Marketing 'the twindom of it all'

Naturally, twins are memorable, given that only 1.6 million twin pairs are born around the world annually, according to the journal Human Reproduction.

They prompt a double take that can inevitably be applied to marketing.

Research from the Institute for Family Business showed companies that promote themselves as family-run can gain greater trust and are better placed to attract talent.

Phillip Phan, a business professor at Johns Hopkins University, has researched family businesses for years and told Insider that even in businesses where twins don't intentionally use their bond in marketing, it naturally comes through.

"And the brand value attached to that is the family value," Phan said. "It's sort of an extreme version of a family enterprise."

Phan said family businesses inherently care about their communities, because their identity is often attached to the community where they work.

The Nichols sisters said the best marketing comes from jointly appearing at events such as wine fairs, where people often instinctively gravitate toward them.

"We call it the Twin Effect. People are very enamored, I guess, with the 'twindom' of it all," Nichelle said.

Looking so similar can also have its downsides. Nichelle joked that she would find herself picking up conversations someone had started with Nicole at events, and vice versa.

And for companies less reliant on the personality of their founders, being twins can also be a frustrating burden. Luke and Owen said that some investors and clients may view twins as "nontraditional" founders, so may be less likely to trust them.

Helen from Hertility was even told by one investor that they didn't invest in siblings.

Oliver said twindom wasn't very effective in marketing insurance, and he and Alexander try to steer away from being pigeonholed as "Black founders" or twins.
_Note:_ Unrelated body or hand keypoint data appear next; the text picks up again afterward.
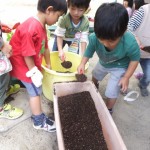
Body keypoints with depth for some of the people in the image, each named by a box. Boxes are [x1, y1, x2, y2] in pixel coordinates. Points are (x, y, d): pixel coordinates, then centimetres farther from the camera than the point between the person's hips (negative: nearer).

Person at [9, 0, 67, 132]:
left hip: (32, 65, 9)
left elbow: (45, 47, 11)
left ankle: (38, 116, 37)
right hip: (24, 66, -9)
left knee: (35, 90, 18)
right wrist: (34, 72, -19)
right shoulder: (31, 29, -31)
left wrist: (48, 64, 19)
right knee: (35, 91, 1)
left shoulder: (41, 26, 2)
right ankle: (39, 122, 18)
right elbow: (27, 54, -28)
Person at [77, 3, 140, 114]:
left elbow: (135, 59, -22)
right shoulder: (94, 38, -38)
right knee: (95, 76, 31)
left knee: (111, 92, -2)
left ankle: (108, 110, 31)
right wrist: (82, 64, -34)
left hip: (119, 68, -4)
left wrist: (126, 77, -20)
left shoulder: (130, 43, -42)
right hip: (103, 63, 4)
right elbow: (89, 51, -18)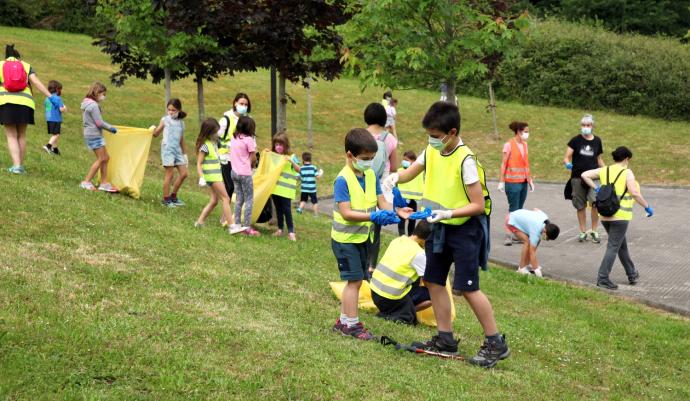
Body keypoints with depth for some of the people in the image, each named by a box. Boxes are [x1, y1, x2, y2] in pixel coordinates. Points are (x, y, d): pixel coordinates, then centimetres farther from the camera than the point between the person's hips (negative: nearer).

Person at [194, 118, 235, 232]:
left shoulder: (214, 143, 10)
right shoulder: (205, 145, -16)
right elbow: (199, 163, -17)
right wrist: (201, 177, -26)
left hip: (216, 175, 9)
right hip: (211, 176, -9)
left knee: (214, 200, 11)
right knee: (226, 199, -9)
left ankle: (200, 222, 15)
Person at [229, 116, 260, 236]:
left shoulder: (234, 138, 7)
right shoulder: (249, 140, -13)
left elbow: (232, 156, 7)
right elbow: (253, 159, -10)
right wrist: (252, 165, 12)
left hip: (234, 172, 7)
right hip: (245, 173, -7)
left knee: (239, 199, 14)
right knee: (249, 200, 2)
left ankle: (237, 225, 14)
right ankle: (247, 227, 0)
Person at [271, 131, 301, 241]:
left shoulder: (291, 157, -3)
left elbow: (298, 170, -8)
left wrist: (291, 161, -22)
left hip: (286, 189, -5)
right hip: (275, 188, 5)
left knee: (286, 209, -7)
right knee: (278, 209, 12)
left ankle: (291, 231, -3)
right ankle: (280, 229, 22)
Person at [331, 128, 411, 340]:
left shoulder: (371, 176, 3)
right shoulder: (343, 180, -20)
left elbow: (381, 201, 1)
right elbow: (346, 213, -25)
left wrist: (396, 211, -19)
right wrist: (373, 216, -35)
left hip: (363, 237, 8)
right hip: (346, 238, -8)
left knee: (354, 280, 14)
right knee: (354, 280, -8)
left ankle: (343, 321, 26)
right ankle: (352, 324, 1)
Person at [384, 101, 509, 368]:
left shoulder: (465, 160, -21)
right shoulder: (431, 152, 1)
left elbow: (478, 206, -20)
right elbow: (410, 173, 15)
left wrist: (448, 213, -31)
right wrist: (395, 178, -8)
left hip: (464, 228, -8)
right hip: (440, 227, 8)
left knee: (467, 287, -8)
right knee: (433, 281, 10)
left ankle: (496, 343, 2)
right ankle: (445, 339, 22)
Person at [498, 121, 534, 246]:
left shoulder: (524, 144, 12)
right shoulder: (509, 145, -8)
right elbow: (503, 164, -9)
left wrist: (530, 180, 16)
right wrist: (501, 181, -13)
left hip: (523, 182, 6)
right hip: (512, 182, -6)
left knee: (519, 209, 8)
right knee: (513, 209, -7)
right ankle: (508, 235, -5)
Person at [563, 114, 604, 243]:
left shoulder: (597, 141, 8)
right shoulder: (576, 140, 1)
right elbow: (566, 157, -2)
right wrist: (567, 163, -23)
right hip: (577, 178, 0)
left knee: (596, 203, -16)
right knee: (581, 206, 7)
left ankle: (594, 231, -3)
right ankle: (583, 232, 20)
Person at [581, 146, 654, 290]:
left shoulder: (604, 170, 8)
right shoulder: (627, 173, -8)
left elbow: (584, 175, 5)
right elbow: (634, 193, -17)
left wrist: (595, 188, 10)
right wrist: (647, 207, -8)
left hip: (605, 216, 6)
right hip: (620, 216, -6)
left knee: (622, 246, 20)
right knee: (613, 247, -2)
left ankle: (632, 274, 31)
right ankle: (603, 278, -7)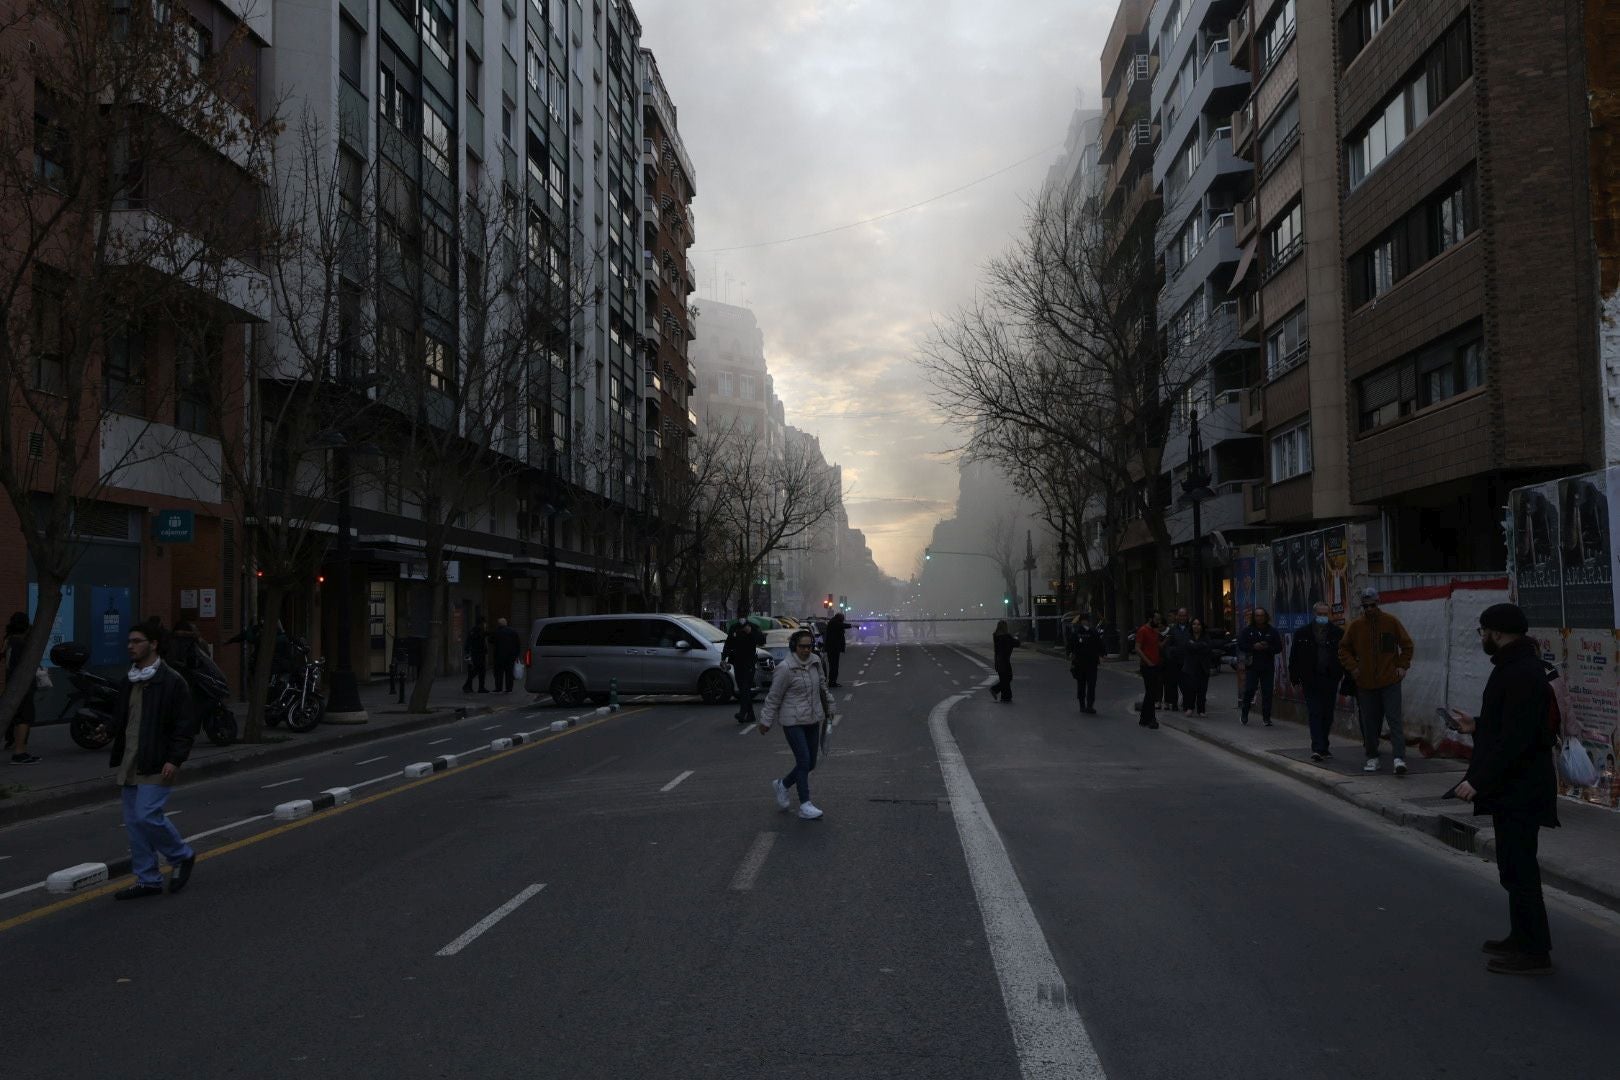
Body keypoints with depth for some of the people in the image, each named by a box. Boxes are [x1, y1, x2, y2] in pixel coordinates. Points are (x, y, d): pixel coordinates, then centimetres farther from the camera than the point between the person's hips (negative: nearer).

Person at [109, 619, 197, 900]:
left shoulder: (172, 681, -10)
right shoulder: (128, 683, 14)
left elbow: (186, 726, -12)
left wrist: (175, 759, -19)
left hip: (156, 766, -8)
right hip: (130, 765, 8)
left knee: (147, 816, -13)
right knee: (133, 821, 8)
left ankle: (182, 856, 11)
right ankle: (148, 880, 17)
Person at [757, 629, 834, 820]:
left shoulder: (815, 661, 3)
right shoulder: (785, 668, -16)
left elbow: (822, 685, 19)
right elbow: (774, 696, -9)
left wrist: (829, 707, 24)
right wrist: (766, 721, -3)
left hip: (813, 719, 7)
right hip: (793, 721, -7)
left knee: (810, 763, 9)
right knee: (803, 761, -10)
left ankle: (782, 785, 32)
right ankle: (805, 805, -1)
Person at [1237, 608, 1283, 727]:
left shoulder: (1272, 631, 6)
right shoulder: (1247, 630, 4)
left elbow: (1279, 648, 4)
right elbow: (1241, 645, -2)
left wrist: (1268, 647, -14)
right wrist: (1254, 647, -15)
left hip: (1268, 667, 1)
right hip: (1252, 666, -1)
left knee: (1267, 692, 0)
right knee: (1249, 690, -2)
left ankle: (1267, 717, 5)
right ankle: (1244, 714, 13)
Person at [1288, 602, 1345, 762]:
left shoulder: (1338, 634, 3)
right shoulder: (1302, 635, 3)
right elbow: (1294, 659, 5)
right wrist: (1296, 680, 0)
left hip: (1330, 681, 2)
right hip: (1310, 681, -2)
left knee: (1327, 715, 10)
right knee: (1315, 714, -9)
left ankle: (1322, 747, 22)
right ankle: (1318, 748, -14)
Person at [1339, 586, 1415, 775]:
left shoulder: (1391, 622, 0)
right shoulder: (1355, 626, 3)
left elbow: (1407, 645, 8)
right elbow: (1344, 649, 13)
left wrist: (1402, 666, 0)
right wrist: (1353, 667, 1)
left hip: (1390, 681, -2)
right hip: (1365, 683, 2)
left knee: (1394, 720, -10)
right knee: (1369, 724, 7)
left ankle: (1399, 759, -14)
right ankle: (1372, 758, 18)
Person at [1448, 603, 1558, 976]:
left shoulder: (1522, 675, -22)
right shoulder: (1514, 667, 12)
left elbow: (1515, 739, -27)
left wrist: (1478, 780, -26)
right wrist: (1476, 726, 22)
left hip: (1520, 790, -11)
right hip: (1512, 787, 11)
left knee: (1518, 868, -4)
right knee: (1516, 865, 19)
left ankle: (1534, 952, 3)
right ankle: (1523, 938, 30)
Feven and Helena added: "It's important that people kind of see us as individuals, and not like as a weird freak show."

Fighting division

Sooner or later, all business partners face tensions. Phan said conflict between twins could be more devastating to the business than the average sibling partnership, given their codependency.
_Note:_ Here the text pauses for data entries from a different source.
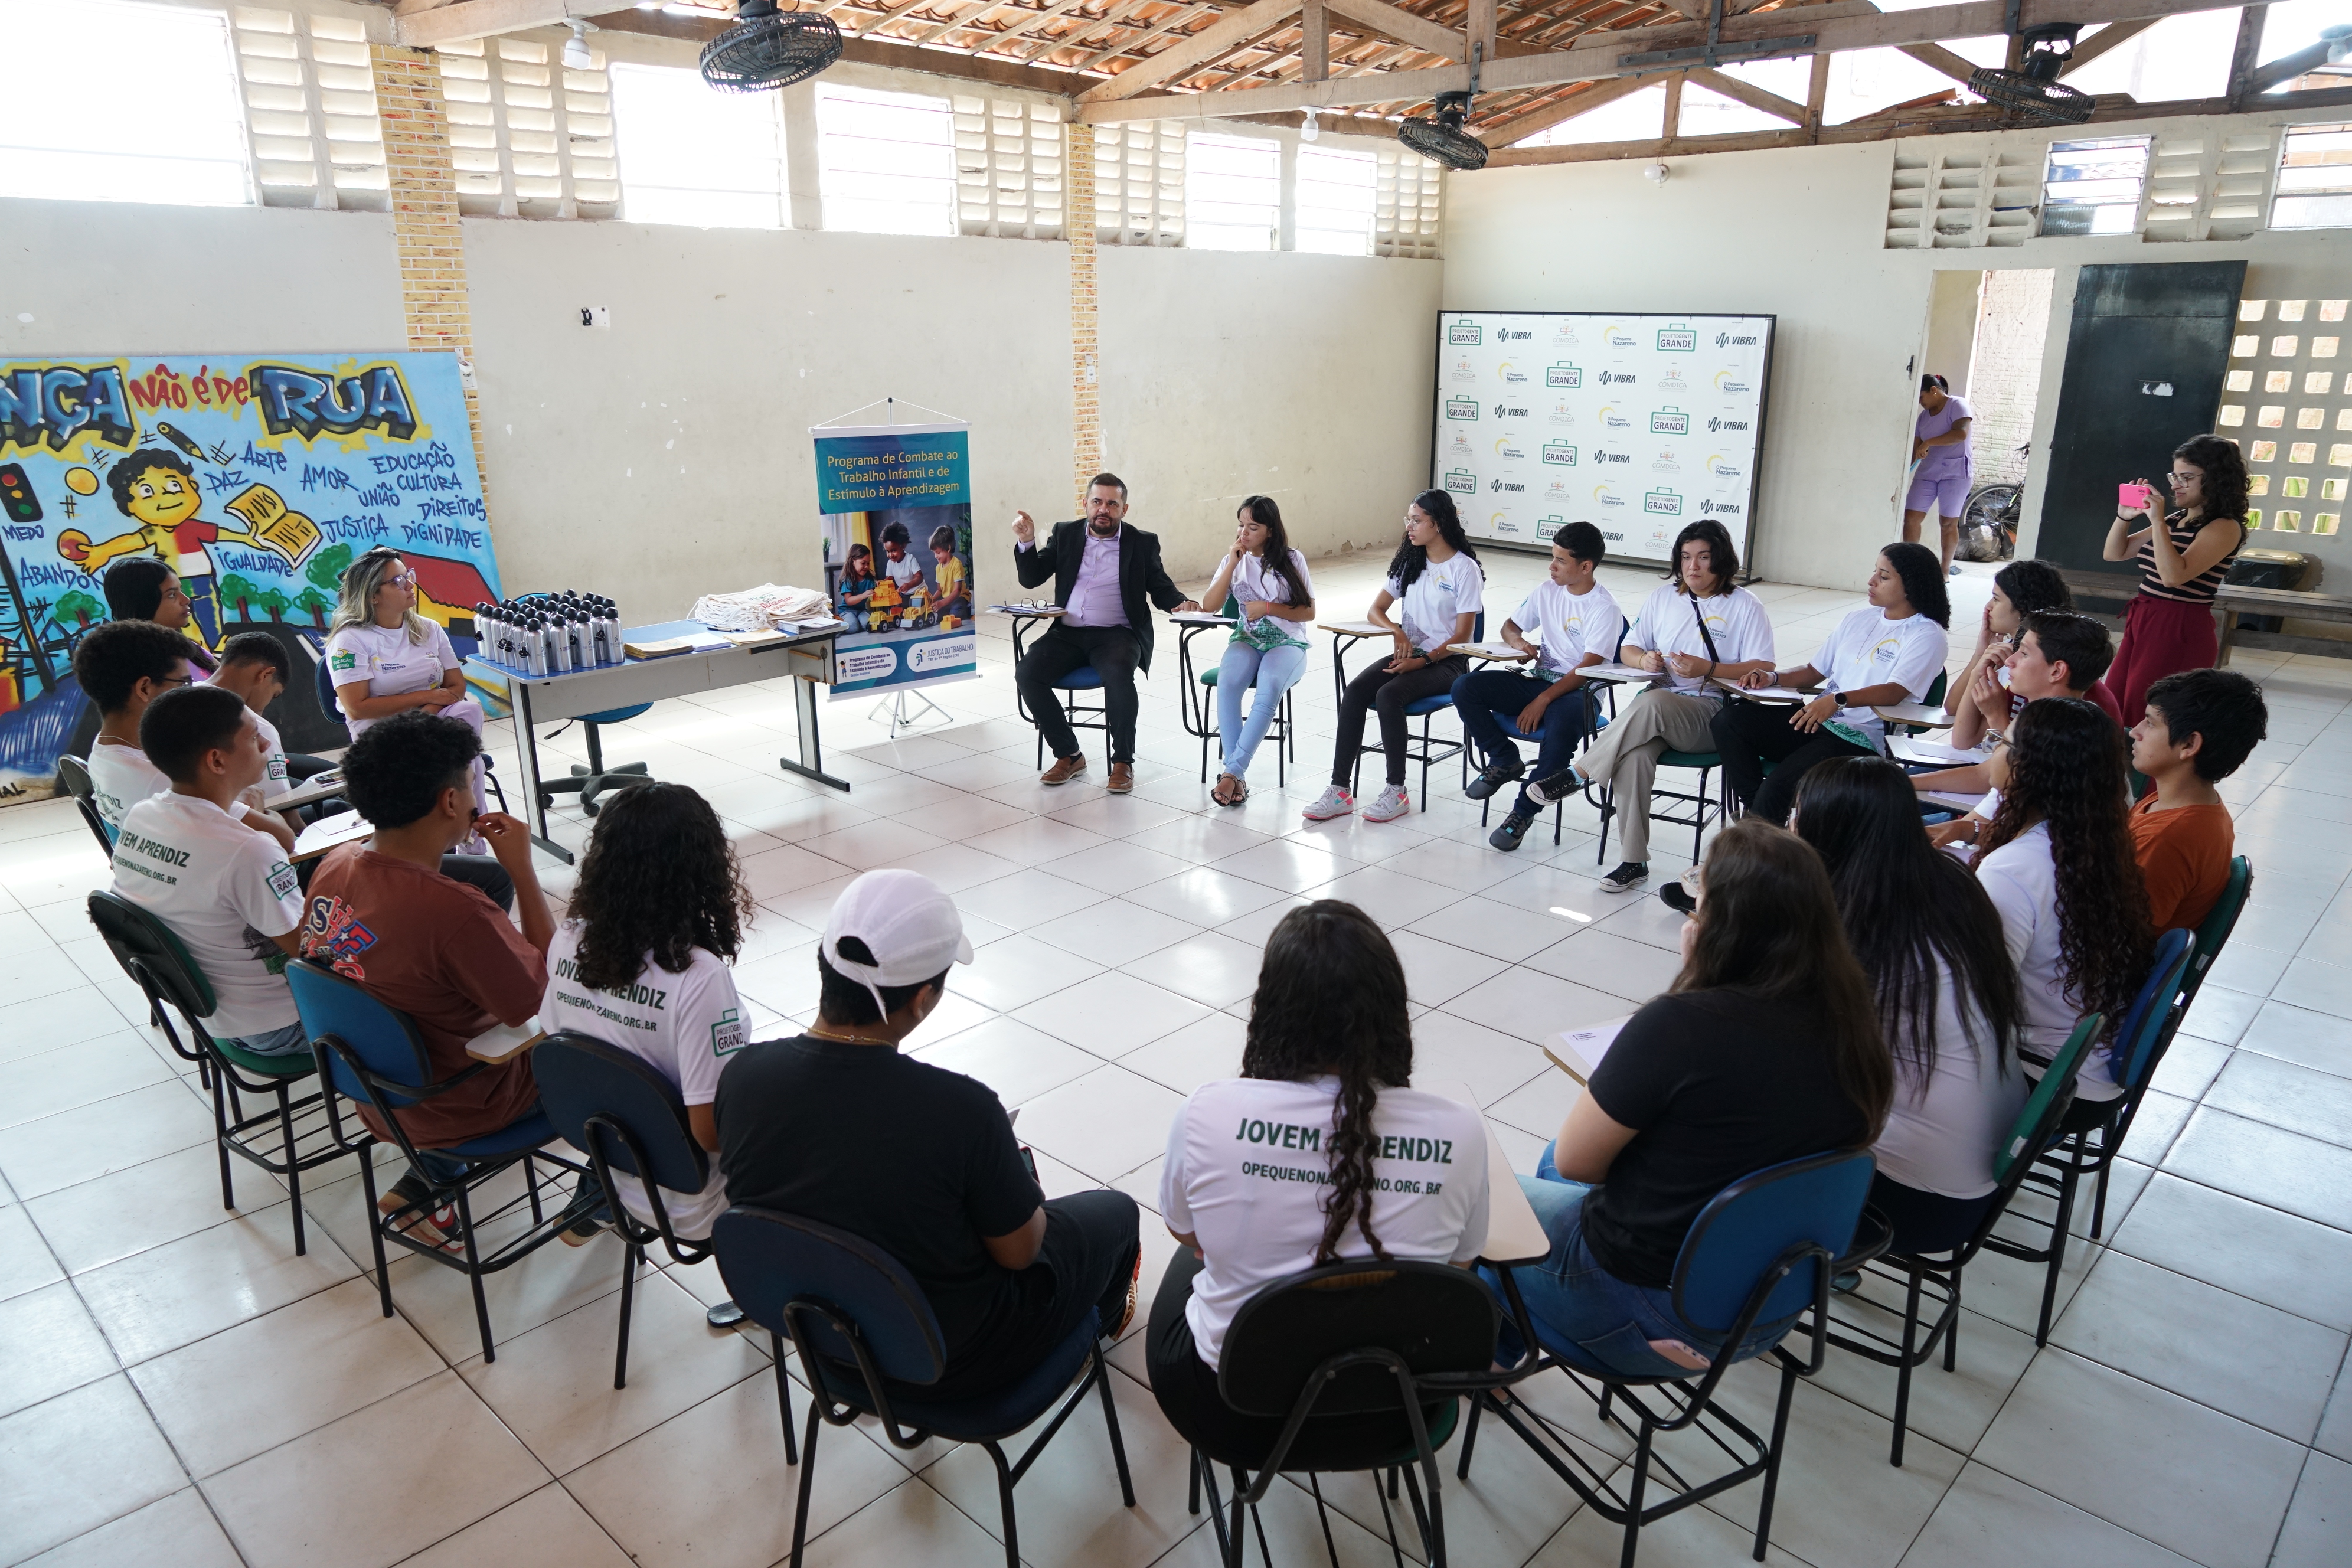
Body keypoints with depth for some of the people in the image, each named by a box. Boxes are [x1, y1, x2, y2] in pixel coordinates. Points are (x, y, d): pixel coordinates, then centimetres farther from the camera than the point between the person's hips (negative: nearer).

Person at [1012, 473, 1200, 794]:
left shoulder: (1143, 543, 7)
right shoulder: (1065, 534, 12)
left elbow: (1161, 589, 9)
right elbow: (1031, 579, 11)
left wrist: (1180, 602, -14)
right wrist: (1026, 541, -6)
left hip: (1117, 633, -3)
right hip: (1068, 632, 3)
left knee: (1118, 674, -35)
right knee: (1027, 673, -22)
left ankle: (1123, 762, -16)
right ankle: (1069, 755, -5)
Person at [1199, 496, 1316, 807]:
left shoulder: (1292, 560, 2)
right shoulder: (1234, 560, 9)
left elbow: (1309, 612, 1)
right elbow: (1209, 604, -2)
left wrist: (1268, 608, -12)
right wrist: (1233, 562, -8)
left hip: (1288, 643, -2)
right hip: (1246, 640, 2)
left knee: (1269, 690, -36)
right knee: (1227, 684, -33)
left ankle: (1232, 771, -35)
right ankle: (1238, 774, -32)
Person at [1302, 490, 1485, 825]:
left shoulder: (1465, 569, -7)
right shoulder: (1409, 562, 12)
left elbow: (1462, 636, -9)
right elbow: (1375, 610, 10)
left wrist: (1422, 661, -20)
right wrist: (1397, 632, -11)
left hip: (1446, 661, -6)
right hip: (1409, 653, 6)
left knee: (1388, 695, -32)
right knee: (1355, 691, -22)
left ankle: (1396, 792, -20)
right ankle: (1340, 790, -24)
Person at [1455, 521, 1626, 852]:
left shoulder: (1604, 608, -10)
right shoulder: (1547, 590, 8)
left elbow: (1589, 669, -18)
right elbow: (1509, 626, 19)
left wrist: (1542, 700, -26)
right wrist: (1518, 641, -6)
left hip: (1578, 692, -6)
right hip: (1537, 679, 6)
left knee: (1561, 727, -42)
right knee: (1464, 688, -17)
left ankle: (1524, 812, -25)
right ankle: (1505, 761, 0)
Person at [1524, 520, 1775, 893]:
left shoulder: (1745, 606, 4)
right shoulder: (1661, 598, 18)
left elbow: (1763, 670, -4)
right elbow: (1628, 649, 20)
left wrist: (1708, 669, -19)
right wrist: (1644, 660, -5)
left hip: (1711, 712, -3)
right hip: (1657, 710, 4)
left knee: (1652, 702, -38)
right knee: (1634, 755, -32)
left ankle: (1580, 773, -26)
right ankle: (1634, 861, -28)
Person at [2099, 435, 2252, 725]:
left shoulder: (2224, 527, -10)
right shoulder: (2174, 520, 11)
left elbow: (2174, 576, -24)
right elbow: (2114, 554, 17)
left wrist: (2157, 520, -22)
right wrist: (2124, 517, 0)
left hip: (2182, 632, -8)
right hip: (2141, 622, 8)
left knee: (2145, 722, -5)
"Because they're also emotionally and cognitively tied, much more so than just regular members of the family, I think decisions that impact the families of twins may cause a greater degree of emotional variance," Phan said. "So if there is conflict, the conflict is likely to be a lot more severe."

On the other hand, the emotional ties between twins mean "there is on average less likely to be conflict," he said.
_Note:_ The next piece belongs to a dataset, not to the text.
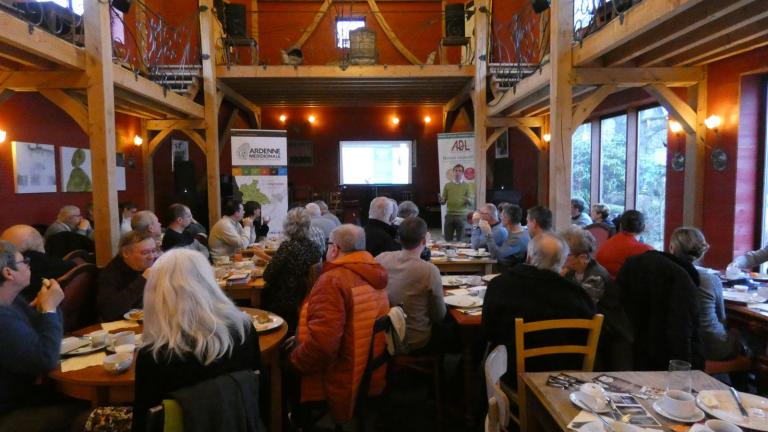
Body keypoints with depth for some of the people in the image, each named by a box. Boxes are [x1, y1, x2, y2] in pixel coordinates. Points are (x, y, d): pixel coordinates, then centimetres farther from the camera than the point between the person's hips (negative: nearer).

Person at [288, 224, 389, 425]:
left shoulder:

Owen Buckmaster said any tension between he and his brother is brief. "When we have arguments or fall out, it never lasts long whatsoever.

"But I think that can generally last a long time and drag on with partners who aren't twins."

Things can get trickier if a third party is brought into the equation. Some twins remark that prospective partners will try to eye areas of disagreement to force compromise between them, which UNC Charlotte's Pieper said is a common problem for sibling cofounders.

"We were in business before with a third person, and the synergy wasn't 100% there, and I feel with my sister we move faster together," Helena said. "We can have disagreements, and once we decide on something we do execute very quickly."

As long as we're together, that's great

All the twins said their businesses have changed the nature of their relationships.

"I'd say our conversations are more mundane, like 70% of what we talk about is work, but the closeness hasn't changed," Marshmallow's Oliver said.

They all told Insider they feel lucky to be venturing toward success with their other half.

"I'm so, so blessed to be on this journey with my sister," Helena said. "I feel like I was born with the best business partner."

Pieper said that whether it's "planting trees" or "selling ice in the Arctic circle," twins working together can be very successful.

Helen from Hertility added: "I think I feel closer to Deirdre than I ever have, building something together that we both care about so much.

"I actually wonder what we would have done — how our relationship as twins would have survived — if one of us was on this path alone, because being a founder is a very lonely journey."